A total of 339 patients were included (median age 74 [67-82] years, 60% male, 77% septic shock, and a median SOFA of 9 [6-12]). Mortality was 23% at hospital discharge, increasing to 37% at 12 months. The rate of death for those who met PICS Criteria at hospital discharge was 89%, with a death or PICS incidence of 73%, 64%, and 65% at 3, 6, and 12 months, respectively. Limited improvements in QOL and return to work (44%), high rates of hospital readmissions (40%), frequent emergency service usage (31%), and low utilization of rehabilitation and psychiatric services (15% and 7%) were identified over the first year. The incidence of any PICS-related dysfunction was consistently an independent factor for the incidence of the same dysfunction at the following follow-ups.

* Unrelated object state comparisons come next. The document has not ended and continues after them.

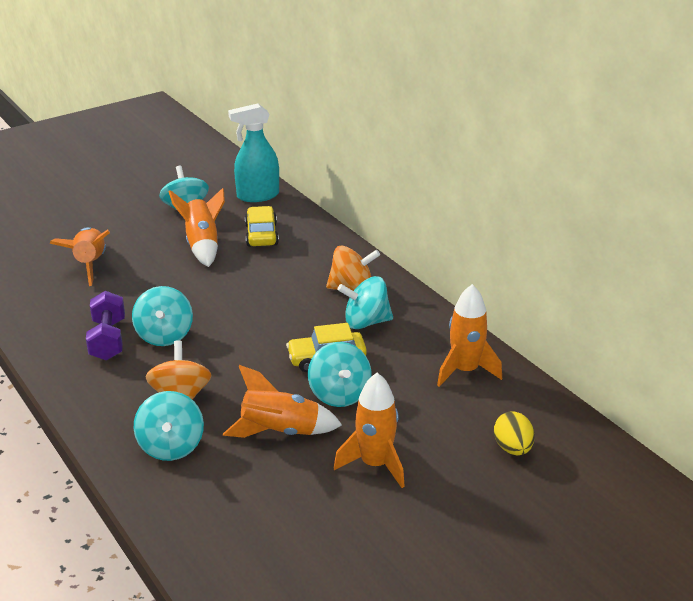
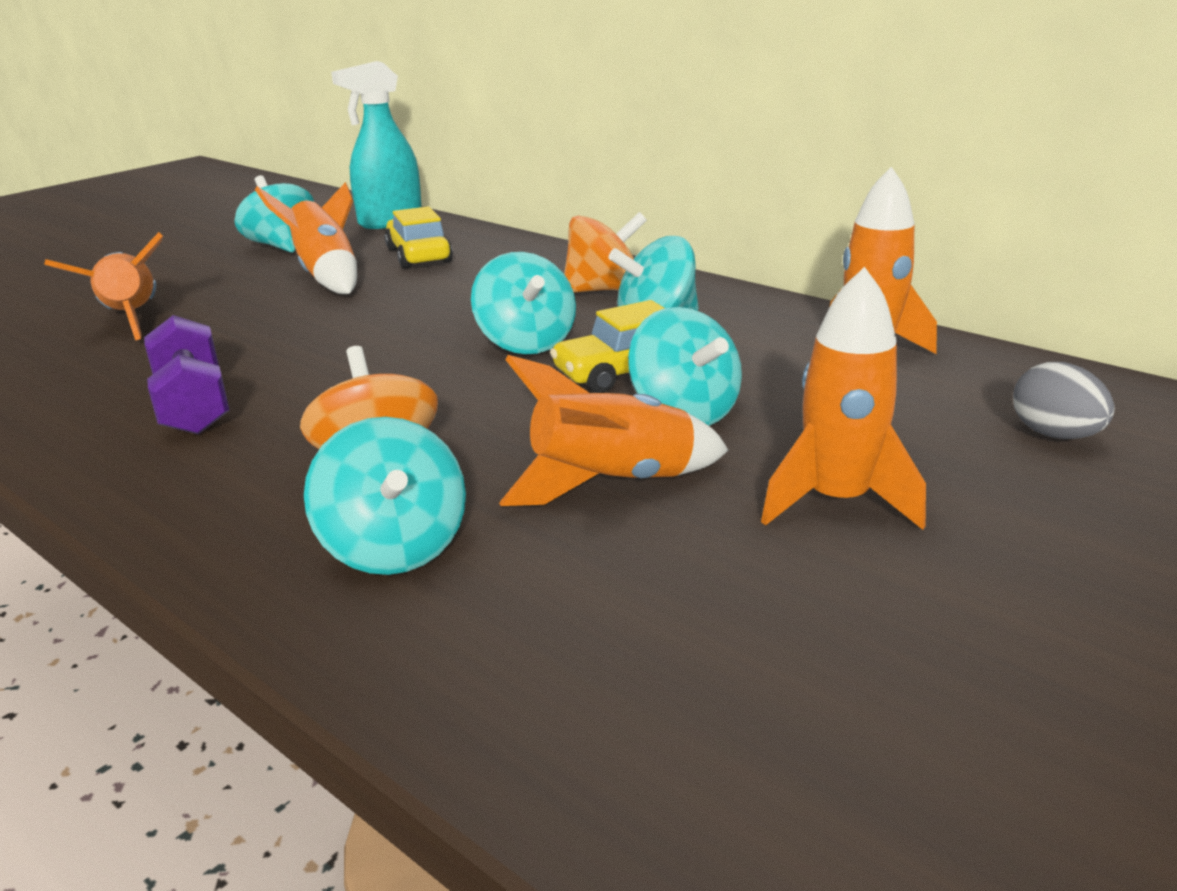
camera: 15 degrees left, 5 degrees down
(164, 335) = (305, 384): turquoise spinning top -> turquoise spinning top (526, 343)
(512, 448) = (1054, 435): yellow egg -> grey egg

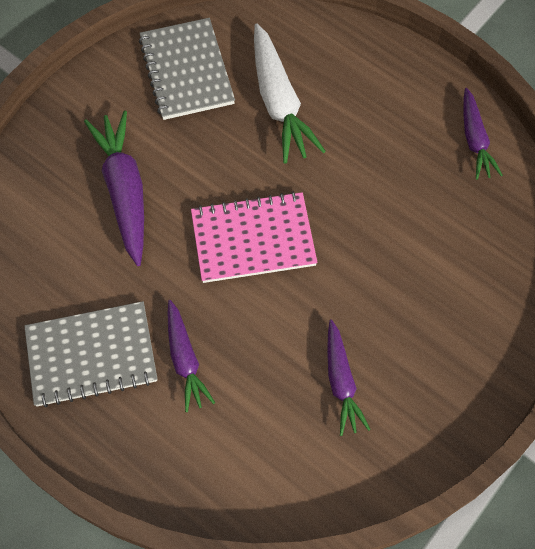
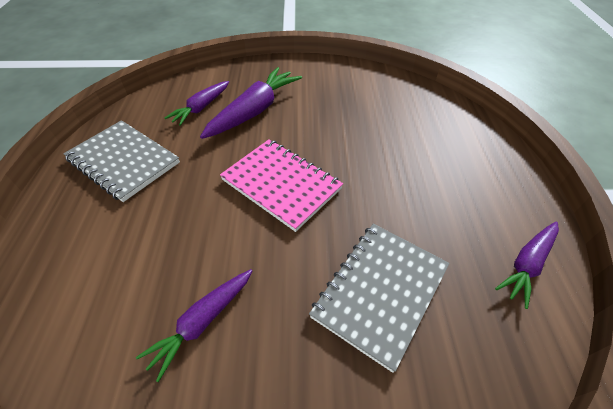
camera: 50 degrees right, 15 degrees down
(185, 360) = (152, 207): purple carrot -> purple carrot (201, 108)
(186, 71) = (361, 89): grey notebook -> grey notebook (380, 291)
(279, 102) = (395, 136): white carrot -> none

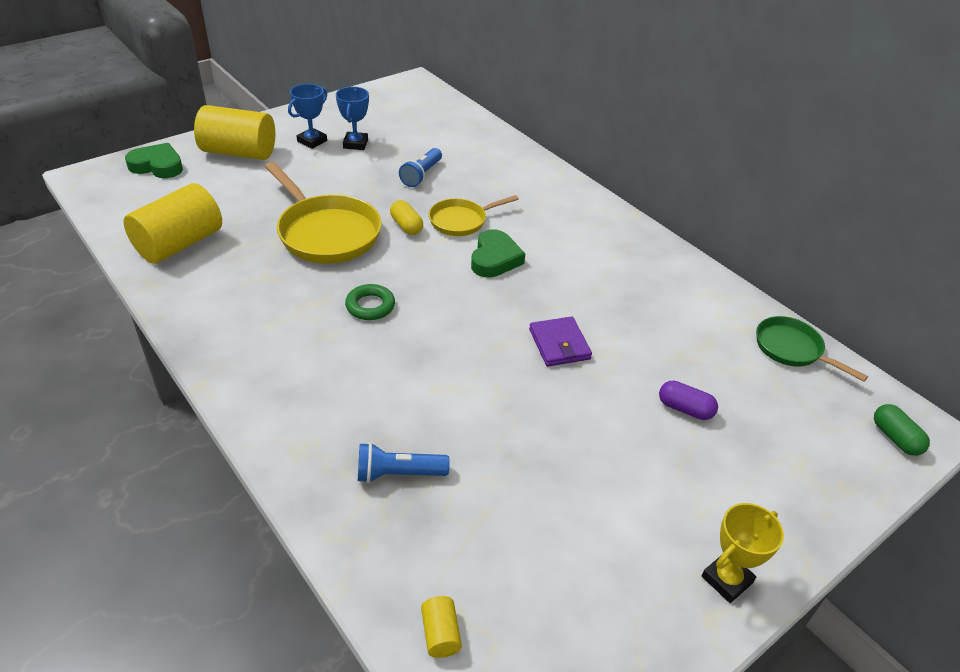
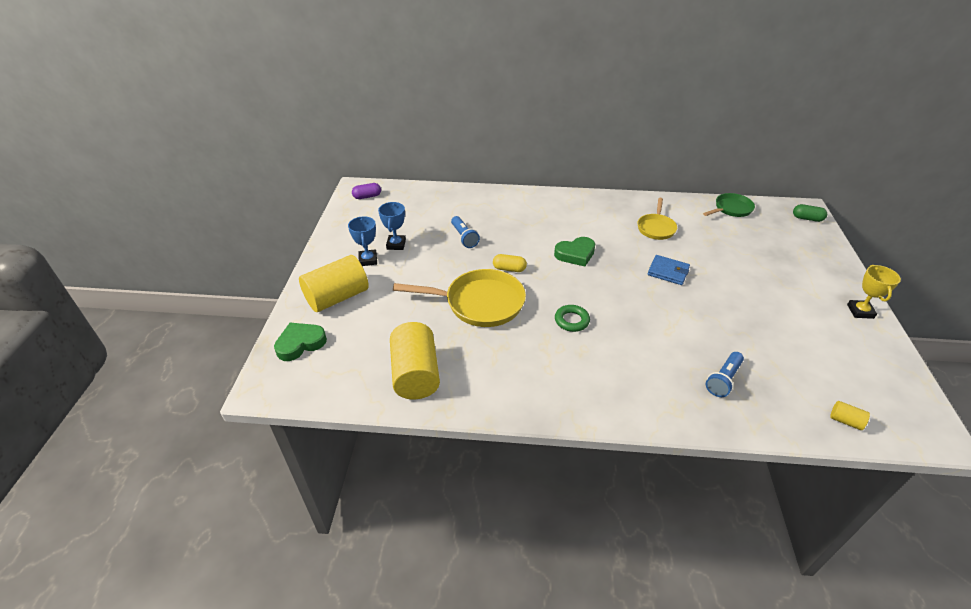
camera: 45 degrees left, 0 degrees up
(355, 144) = (396, 244): blue trophy -> blue trophy turned 45 degrees clockwise
(461, 221) = (527, 247): yellow pan -> yellow pan (656, 228)
(495, 259) = (575, 254): green heart -> green heart turned 105 degrees clockwise
(559, 344) = (668, 272): purple wallet -> blue wallet
(685, 409) = (747, 261): purple capsule -> purple capsule (367, 196)
(792, 349) = (731, 209): green pan -> green pan turned 150 degrees clockwise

This multicenter study identified the distinct realities of post-sepsis life in Japanese ICU patients, highlighting the unique challenges in improving their functions and returning to daily life. Trial Registration University Hospital Medical Information Network UMIN000041433.
脓毒症是重症监护病房(ICU)患者死亡的主要原因。脓毒症幸存者常伴有严重的并发症,即重症监护后综合征(PICS),这会影响脓毒症后的生活。本研究旨在提供日本ICU脓毒症患者预后及长期功能结局的详细数据,目前此类数据匮乏,阻碍了针对性解决方案的开发。
一项多中心前瞻性研究,纳入了日本20家三级医院的21个ICU,研究对象为2020年11月至2022年4月期间所有连续入住ICU且在入院时被诊断为脓毒症(脓毒症3.0标准)的成年患者。出院后3个月、6个月和12个月通过电话和邮件进行随访。主要结局为死亡或PICS的发生率,PICS定义为存在以下任何一种情况:身体功能障碍(Barthel指数≤90)、认知功能障碍(简短记忆问卷得分<40)或精神障碍(医院焦虑抑郁量表中焦虑或抑郁的任何子量表得分≥8,或事件影响量表修订版得分≥25)。次要结局包括生活质量(QOL)、就业情况以及医院、急诊、康复和精神科服务的使用情况。多变量分析研究了每次随访时与每种功能障碍相关的独立因素。
共纳入339例患者(中位年龄74[67 - 82]岁,男性占60%,77%为脓毒性休克,中位序贯器官衰竭评估(SOFA)评分为9[6 - 12])。出院时死亡率为23%,12个月时升至37%。出院时符合PICS标准患者的死亡率为89%,3个月、6个月和12个月时死亡或PICS的发生率分别为73%、64%和65%。在第一年中,生活质量改善有限且恢复工作的比例为44%,再次入院率较高(40%),频繁使用急诊服务(31%),康复和精神科服务利用率较低(分别为15%和7%)。任何与PICS相关的功能障碍发生率始终是后续随访中相同功能障碍发生率的独立影响因素。
这项多中心研究明确了日本ICU脓毒症患者脓毒症后生活的独特现实情况,突出了改善其功能和恢复日常生活方面的独特挑战。试验注册:大学医院医学信息网络UMIN000041433 。